The American-British operation could lead to an escalation of the conflict in the Middle East. Why the Houthis are a threat
All this does not mean that an escalation of the war is out of the question. One miscalculation is enough to lead to a spiral of violence that can escalate until the situation gets out of control. The American-British operation is the type of event that could trigger such a spiral. The Houthis have already threatened to continue their attacks in the Red Sea and that the United States and Britain will pay a heavy price for their bombing. In the other camp, US President Joe Biden has warned that he is ready to order more attacks. The Americans expect the Houthis to try something, and they are unlikely to start a full-scale war if only they launch a few drones and missiles. But it matters a lot what the scale of the Houthi response will be and what exactly they will hit - if they manage to get past the anti-air defense systems. One thing is clear: the Houthis have shown that they are not afraid of a confrontation with a power that is technologically superior to them.

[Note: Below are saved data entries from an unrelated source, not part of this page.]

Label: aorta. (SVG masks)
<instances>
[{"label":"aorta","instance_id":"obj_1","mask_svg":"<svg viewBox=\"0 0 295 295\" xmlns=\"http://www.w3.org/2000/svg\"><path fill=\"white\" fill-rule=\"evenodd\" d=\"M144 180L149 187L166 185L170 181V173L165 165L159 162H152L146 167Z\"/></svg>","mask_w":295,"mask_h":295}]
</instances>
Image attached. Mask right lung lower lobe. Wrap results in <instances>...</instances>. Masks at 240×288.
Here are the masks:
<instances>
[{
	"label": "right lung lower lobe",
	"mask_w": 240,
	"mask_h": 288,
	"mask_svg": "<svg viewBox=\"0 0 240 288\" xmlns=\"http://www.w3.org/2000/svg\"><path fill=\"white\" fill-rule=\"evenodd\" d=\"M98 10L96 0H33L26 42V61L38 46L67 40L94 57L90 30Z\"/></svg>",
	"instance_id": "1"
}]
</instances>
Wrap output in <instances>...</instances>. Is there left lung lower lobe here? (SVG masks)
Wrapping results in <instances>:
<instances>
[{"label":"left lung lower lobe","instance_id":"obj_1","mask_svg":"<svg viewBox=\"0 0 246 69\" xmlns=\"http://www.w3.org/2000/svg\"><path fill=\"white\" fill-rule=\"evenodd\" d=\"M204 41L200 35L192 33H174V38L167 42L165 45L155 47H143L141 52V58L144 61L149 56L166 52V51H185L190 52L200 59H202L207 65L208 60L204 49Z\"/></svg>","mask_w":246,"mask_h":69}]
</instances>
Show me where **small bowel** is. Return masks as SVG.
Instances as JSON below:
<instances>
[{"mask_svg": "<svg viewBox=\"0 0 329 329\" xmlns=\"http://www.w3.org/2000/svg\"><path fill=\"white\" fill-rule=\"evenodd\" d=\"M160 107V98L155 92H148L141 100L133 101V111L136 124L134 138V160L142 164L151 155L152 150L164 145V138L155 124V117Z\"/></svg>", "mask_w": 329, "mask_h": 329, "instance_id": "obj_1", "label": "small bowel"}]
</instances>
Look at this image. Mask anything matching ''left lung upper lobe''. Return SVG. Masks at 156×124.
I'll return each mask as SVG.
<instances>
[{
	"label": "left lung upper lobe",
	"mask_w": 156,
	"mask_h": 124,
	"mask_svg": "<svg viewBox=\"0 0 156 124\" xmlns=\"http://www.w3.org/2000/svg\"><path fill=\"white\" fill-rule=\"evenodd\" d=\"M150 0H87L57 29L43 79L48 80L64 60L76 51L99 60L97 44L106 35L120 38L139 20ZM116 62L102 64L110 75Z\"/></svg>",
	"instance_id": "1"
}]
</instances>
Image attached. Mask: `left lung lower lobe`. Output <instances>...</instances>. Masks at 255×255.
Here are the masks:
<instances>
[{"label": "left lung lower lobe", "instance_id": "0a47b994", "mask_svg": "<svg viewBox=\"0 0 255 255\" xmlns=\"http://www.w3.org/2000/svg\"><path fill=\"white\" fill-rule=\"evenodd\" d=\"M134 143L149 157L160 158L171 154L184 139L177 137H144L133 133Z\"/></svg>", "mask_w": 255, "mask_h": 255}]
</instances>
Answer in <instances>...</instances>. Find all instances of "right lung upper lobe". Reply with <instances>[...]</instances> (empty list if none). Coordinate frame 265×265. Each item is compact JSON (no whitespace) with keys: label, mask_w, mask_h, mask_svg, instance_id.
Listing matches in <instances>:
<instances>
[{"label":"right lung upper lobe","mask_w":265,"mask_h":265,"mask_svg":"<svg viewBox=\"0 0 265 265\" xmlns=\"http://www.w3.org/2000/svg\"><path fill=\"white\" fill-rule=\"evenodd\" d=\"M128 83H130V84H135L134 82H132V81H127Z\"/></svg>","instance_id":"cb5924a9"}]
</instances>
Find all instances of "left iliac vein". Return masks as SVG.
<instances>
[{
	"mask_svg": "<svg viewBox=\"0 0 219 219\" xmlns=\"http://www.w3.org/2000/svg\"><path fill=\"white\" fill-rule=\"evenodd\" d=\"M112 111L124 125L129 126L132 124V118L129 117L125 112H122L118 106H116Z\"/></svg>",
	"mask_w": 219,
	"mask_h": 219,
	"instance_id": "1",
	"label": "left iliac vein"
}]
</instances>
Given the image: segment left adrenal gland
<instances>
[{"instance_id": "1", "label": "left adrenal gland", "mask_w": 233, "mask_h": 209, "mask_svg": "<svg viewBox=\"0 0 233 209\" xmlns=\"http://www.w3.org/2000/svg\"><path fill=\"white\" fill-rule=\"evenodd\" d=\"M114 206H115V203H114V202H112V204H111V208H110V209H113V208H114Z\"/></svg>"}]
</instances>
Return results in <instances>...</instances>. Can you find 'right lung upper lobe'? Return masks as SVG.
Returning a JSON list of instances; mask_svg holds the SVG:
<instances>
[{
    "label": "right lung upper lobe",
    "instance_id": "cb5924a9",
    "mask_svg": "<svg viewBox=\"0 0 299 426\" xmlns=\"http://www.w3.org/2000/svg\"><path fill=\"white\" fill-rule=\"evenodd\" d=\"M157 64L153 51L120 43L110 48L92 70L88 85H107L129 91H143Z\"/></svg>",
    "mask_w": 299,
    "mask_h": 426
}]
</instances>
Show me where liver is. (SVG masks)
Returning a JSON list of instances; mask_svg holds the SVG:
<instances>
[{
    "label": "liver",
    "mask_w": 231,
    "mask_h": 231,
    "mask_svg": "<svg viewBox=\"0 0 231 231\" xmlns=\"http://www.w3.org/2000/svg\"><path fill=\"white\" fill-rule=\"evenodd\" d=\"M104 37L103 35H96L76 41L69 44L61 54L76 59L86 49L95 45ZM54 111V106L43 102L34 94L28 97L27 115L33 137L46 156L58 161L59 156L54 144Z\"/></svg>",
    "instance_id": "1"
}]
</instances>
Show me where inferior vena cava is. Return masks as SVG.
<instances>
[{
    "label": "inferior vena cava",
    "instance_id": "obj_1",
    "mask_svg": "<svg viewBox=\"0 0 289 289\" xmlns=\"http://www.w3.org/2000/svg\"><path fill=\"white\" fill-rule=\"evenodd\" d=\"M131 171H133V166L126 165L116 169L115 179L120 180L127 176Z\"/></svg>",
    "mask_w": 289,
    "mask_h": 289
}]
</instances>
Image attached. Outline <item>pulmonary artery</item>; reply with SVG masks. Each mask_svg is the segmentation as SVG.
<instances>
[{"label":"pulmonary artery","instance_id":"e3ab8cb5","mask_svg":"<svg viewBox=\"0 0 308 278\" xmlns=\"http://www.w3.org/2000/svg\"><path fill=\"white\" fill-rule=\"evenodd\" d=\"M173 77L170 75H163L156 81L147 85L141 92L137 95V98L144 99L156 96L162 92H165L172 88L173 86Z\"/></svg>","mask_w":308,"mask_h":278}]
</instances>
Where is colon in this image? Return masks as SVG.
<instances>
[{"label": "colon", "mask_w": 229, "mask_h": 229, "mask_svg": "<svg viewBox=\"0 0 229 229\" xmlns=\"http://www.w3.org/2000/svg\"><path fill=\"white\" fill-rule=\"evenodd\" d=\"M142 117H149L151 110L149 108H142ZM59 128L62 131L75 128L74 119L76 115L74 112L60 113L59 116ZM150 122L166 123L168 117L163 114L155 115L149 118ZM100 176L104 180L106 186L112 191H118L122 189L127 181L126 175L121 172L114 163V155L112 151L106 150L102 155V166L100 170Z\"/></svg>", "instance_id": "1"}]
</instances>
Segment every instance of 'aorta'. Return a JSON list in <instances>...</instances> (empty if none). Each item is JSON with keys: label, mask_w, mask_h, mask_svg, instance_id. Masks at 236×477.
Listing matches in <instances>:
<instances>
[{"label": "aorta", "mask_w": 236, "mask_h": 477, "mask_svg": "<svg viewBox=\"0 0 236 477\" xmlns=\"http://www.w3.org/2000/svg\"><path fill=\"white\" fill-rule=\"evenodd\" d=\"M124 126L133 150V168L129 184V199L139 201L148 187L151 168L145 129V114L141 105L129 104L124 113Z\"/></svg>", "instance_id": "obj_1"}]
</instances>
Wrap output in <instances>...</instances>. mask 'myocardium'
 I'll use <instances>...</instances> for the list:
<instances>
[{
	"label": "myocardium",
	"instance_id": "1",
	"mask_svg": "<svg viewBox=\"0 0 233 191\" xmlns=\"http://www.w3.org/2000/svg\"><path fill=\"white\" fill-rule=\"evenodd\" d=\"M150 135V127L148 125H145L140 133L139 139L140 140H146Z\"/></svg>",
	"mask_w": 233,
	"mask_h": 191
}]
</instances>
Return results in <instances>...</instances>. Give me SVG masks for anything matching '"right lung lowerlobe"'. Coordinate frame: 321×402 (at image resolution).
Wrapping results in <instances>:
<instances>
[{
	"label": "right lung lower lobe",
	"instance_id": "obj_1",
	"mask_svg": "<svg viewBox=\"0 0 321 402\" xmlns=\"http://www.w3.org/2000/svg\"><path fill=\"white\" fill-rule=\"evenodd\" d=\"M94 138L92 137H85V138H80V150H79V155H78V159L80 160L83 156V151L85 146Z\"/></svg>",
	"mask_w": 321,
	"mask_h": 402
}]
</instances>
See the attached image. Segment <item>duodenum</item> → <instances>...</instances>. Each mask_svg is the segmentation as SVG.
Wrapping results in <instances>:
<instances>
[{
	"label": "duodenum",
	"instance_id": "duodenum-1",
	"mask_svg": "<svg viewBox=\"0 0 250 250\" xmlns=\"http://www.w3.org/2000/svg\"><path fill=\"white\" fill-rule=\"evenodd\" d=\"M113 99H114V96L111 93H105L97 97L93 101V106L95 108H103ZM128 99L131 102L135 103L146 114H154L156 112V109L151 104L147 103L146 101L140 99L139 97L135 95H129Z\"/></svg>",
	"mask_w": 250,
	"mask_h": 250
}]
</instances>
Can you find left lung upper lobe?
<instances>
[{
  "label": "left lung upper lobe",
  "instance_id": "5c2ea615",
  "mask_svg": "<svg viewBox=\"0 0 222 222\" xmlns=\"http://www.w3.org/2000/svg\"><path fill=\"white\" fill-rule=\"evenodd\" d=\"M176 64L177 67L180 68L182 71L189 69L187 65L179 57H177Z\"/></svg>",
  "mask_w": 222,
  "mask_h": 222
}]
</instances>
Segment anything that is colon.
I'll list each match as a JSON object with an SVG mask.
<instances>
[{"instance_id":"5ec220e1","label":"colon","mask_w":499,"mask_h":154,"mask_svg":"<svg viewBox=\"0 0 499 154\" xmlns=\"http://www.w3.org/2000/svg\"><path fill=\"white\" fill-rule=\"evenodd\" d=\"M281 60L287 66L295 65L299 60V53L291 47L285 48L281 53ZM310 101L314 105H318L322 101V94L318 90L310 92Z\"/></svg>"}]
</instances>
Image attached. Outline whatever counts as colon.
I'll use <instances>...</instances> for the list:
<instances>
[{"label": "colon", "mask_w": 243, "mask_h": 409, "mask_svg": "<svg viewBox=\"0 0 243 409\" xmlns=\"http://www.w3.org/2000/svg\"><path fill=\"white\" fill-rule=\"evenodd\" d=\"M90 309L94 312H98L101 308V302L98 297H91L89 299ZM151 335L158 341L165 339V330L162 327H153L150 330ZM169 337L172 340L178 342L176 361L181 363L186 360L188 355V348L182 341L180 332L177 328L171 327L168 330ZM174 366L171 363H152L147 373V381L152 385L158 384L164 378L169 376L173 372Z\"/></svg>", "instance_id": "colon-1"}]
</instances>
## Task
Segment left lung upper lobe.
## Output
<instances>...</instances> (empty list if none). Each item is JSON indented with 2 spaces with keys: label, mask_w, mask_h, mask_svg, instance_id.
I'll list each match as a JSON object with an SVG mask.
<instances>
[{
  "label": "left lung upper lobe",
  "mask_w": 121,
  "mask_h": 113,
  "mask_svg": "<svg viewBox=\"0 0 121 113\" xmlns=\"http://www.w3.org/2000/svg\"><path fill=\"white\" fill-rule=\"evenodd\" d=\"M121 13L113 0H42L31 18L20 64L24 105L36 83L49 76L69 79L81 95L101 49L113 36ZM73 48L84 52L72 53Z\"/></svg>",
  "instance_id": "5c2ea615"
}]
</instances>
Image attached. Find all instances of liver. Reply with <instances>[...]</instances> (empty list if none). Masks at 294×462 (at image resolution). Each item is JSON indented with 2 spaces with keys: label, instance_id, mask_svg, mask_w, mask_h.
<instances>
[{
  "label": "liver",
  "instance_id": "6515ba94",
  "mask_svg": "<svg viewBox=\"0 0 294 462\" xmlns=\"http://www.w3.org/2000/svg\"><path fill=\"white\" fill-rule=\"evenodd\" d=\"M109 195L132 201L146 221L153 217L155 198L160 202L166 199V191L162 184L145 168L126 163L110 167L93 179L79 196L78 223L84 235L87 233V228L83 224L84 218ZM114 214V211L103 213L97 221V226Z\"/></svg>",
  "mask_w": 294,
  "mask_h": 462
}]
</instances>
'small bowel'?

In 2014, the group was attacked by a Saudi-led coalition that supported the country's official government, driven out of Sana'a by the Houthis. The Saudis and their partners have advanced Western (especially American) technology that allowed them to gain near-total control over Yemeni airspace and impose a blockade on Houthi-controlled territories. Adding to the military pressures was a humanitarian crisis, which arose in the conditions in which Yemen was already the poorest Arab country. However, the Houthis managed to hold out, and after 9 years of fighting the Saudis accepted serious peace negotiations – despite the fact that the war was initiated by the country's ambitious and arrogant de facto ruler, Crown Prince Muhammad bin Salman. And the Saudis are far from the first to lose a war in Yemen, where there is a long tradition of resistance to foreign forces, from the Ottoman Empire to Nasser's Egypt. At the center of this resistance have been the Zaydi Shiites, who are concentrated in the northern mountains but have dominated Yemen for centuries. The Houthis are a tribal-religious movement started by the same Zaydis.
Obviously, there is a difference between a ground operation and an air and naval one that aims only to protect freedom of navigation and eliminate the Houthi's ability to launch attacks in the Red Sea. In addition, Washington has more tools at its disposal than the Saudis, and it is assumed that the Americans would also be more effective because it is not enough to have technology, one would also have to know how to use it. But the Houthis too have some buttons they can push if the conflict escalates.
There are military targets - US ships and bases in the region, which are somewhat harder to hit - but there are also easier targets, with effects that would be felt globally. First of all, at least in an initial stage, the attacks in the Red Sea area might intensify, which in turn would paralyze for a while the already diminished naval traffic. Secondly, Saudi Arabia could be targeted again, even if peace talks are taking place now. The Houthis attacked the Saudi oil industry with drones in 2019, causing, admittedly for a short time, a 50% drop in Riyadh’s production The impact of a similar strike would be much greater now, with markets already battered by sanctions imposed on Russia following its invasion of Ukraine. Last but not least, the risk of an even bigger escalation of the conflict should not be neglected, based on the domino principle – Arab Shia militias, already acting for Hamas, and Palestinians (the majority of whom are Sunnis) would be even more motivated when other Shiites got involved, albeit from another sect.